What to work on:
Duplicate the part of the passage on molecular fingerprints starting with "MAP4 encodes atom" and going on through "Alternative representations (Sarveshwari)", word for word.

START Extract provided

MAP4 encodes atom pairs and their bond distance similarly to the **AP fingerprint implemented by RDKit**, however in MAP4 atom characteristics are replaced by the circular substructure around each atom of the pair, written in **SMILES format**. MAP4 uses the same MinHashing technique as **MHFP6**, a principle borrowed from natural language processing which enables fast similarity searches in very large databases by locality sensitive hashing (LSH). LSH is a technique that allows the creation of self-tuning indexes, which are then used to generate a forest of trees that can be traversed for an approximate but fast similarity search.
---
## Alternative representations (Sarveshwari)
* **Coulomb Matrix**
Ab-initio electronic structure calculations typically require a set of nuclear charges {Z} and the corresponding Cartesian coordinates {R} as input. The Coulomb Matrix (CM) M, proposed by Rupp et al., encodes this information by use of the atomic self-energies and internuclear Coulomb repulsion operator.

END Extract provided
START Entries supplied

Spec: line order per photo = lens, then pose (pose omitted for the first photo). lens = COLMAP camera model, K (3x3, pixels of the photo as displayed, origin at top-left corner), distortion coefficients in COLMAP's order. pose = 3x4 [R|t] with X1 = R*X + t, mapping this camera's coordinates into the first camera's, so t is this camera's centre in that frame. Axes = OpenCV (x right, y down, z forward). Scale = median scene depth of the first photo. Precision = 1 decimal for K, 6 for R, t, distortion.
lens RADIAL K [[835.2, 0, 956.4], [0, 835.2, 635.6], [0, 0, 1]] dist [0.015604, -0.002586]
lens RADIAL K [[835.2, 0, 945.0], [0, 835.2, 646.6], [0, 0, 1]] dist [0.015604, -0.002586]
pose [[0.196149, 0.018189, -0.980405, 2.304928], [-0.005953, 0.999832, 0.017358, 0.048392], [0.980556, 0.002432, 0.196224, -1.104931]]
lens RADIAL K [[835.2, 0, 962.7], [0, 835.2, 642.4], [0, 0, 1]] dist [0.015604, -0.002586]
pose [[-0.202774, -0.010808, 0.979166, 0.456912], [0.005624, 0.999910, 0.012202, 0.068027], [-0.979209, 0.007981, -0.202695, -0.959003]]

END Entries supplied
START Entries supplied

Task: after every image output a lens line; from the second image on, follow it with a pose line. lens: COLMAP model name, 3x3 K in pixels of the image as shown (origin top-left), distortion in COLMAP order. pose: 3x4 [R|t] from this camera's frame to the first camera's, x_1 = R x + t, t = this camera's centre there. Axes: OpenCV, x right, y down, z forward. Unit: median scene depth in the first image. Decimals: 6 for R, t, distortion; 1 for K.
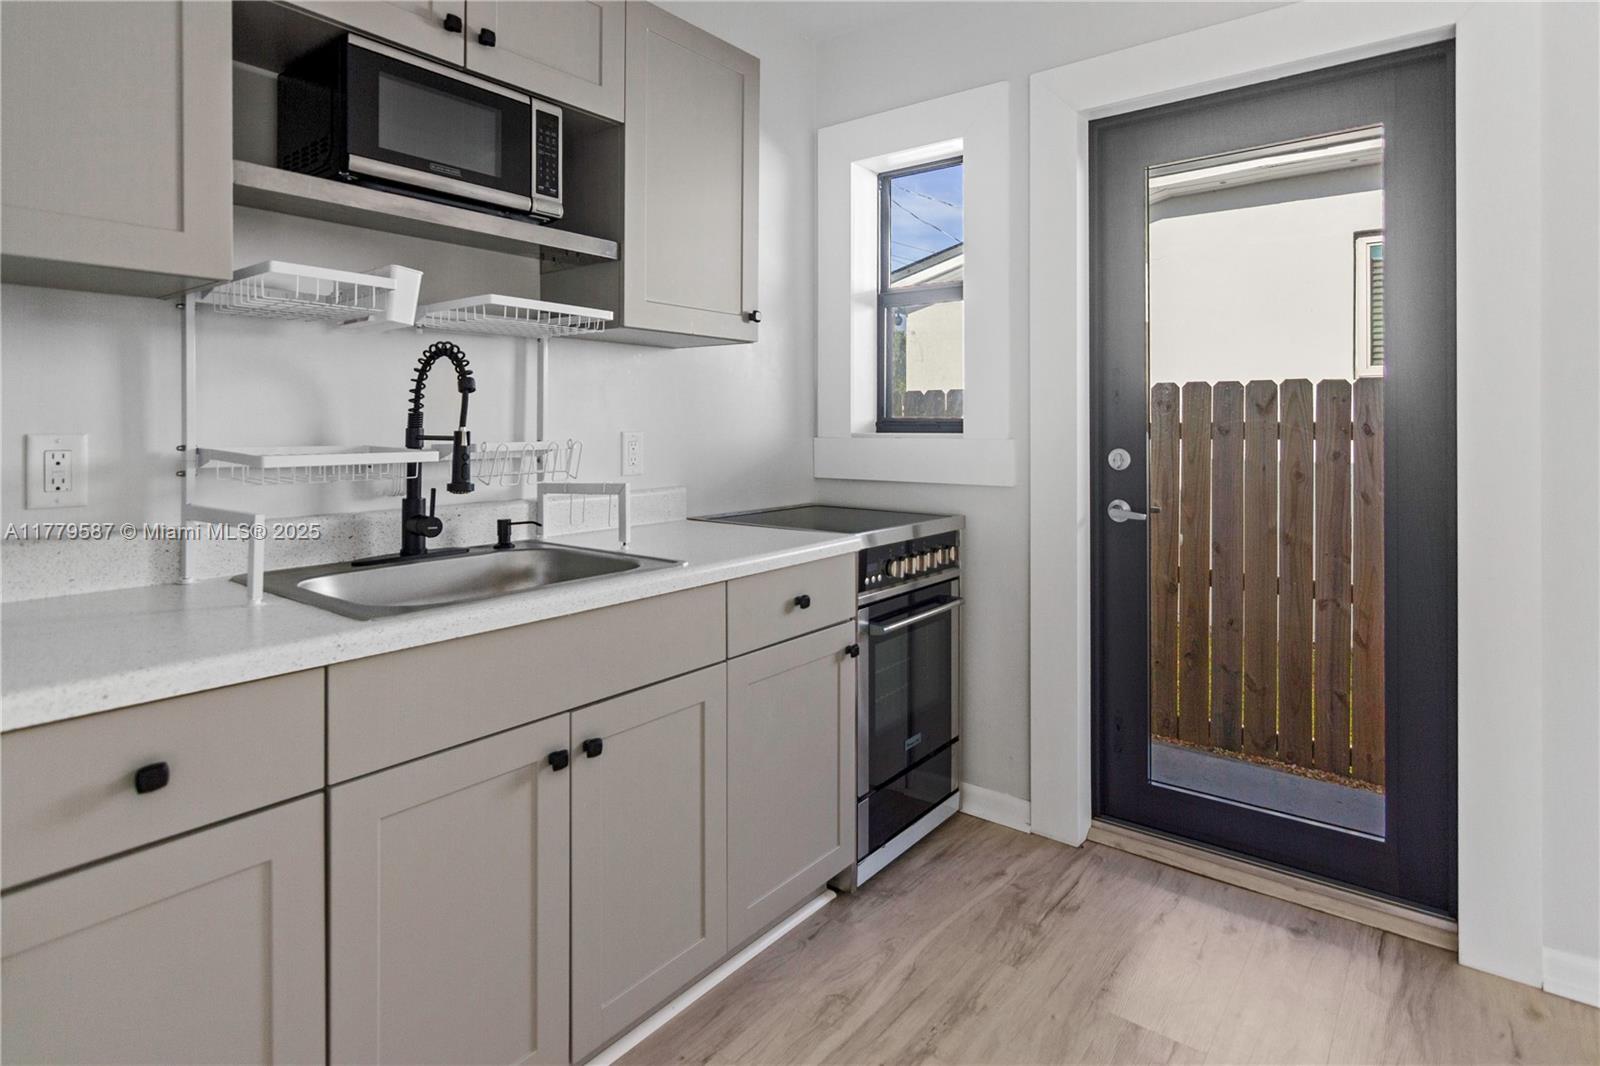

END Entries supplied

Response to this task:
MAP4 encodes atom pairs and their bond distance similarly to the **AP fingerprint implemented by RDKit**, however in MAP4 atom characteristics are replaced by the circular substructure around each atom of the pair, written in **SMILES format**. MAP4 uses the same MinHashing technique as **MHFP6**, a principle borrowed from natural language processing which enables fast similarity searches in very large databases by locality sensitive hashing (LSH). LSH is a technique that allows the creation of self-tuning indexes, which are then used to generate a forest of trees that can be traversed for an approximate but fast similarity search.
---
## Alternative representations (Sarveshwari)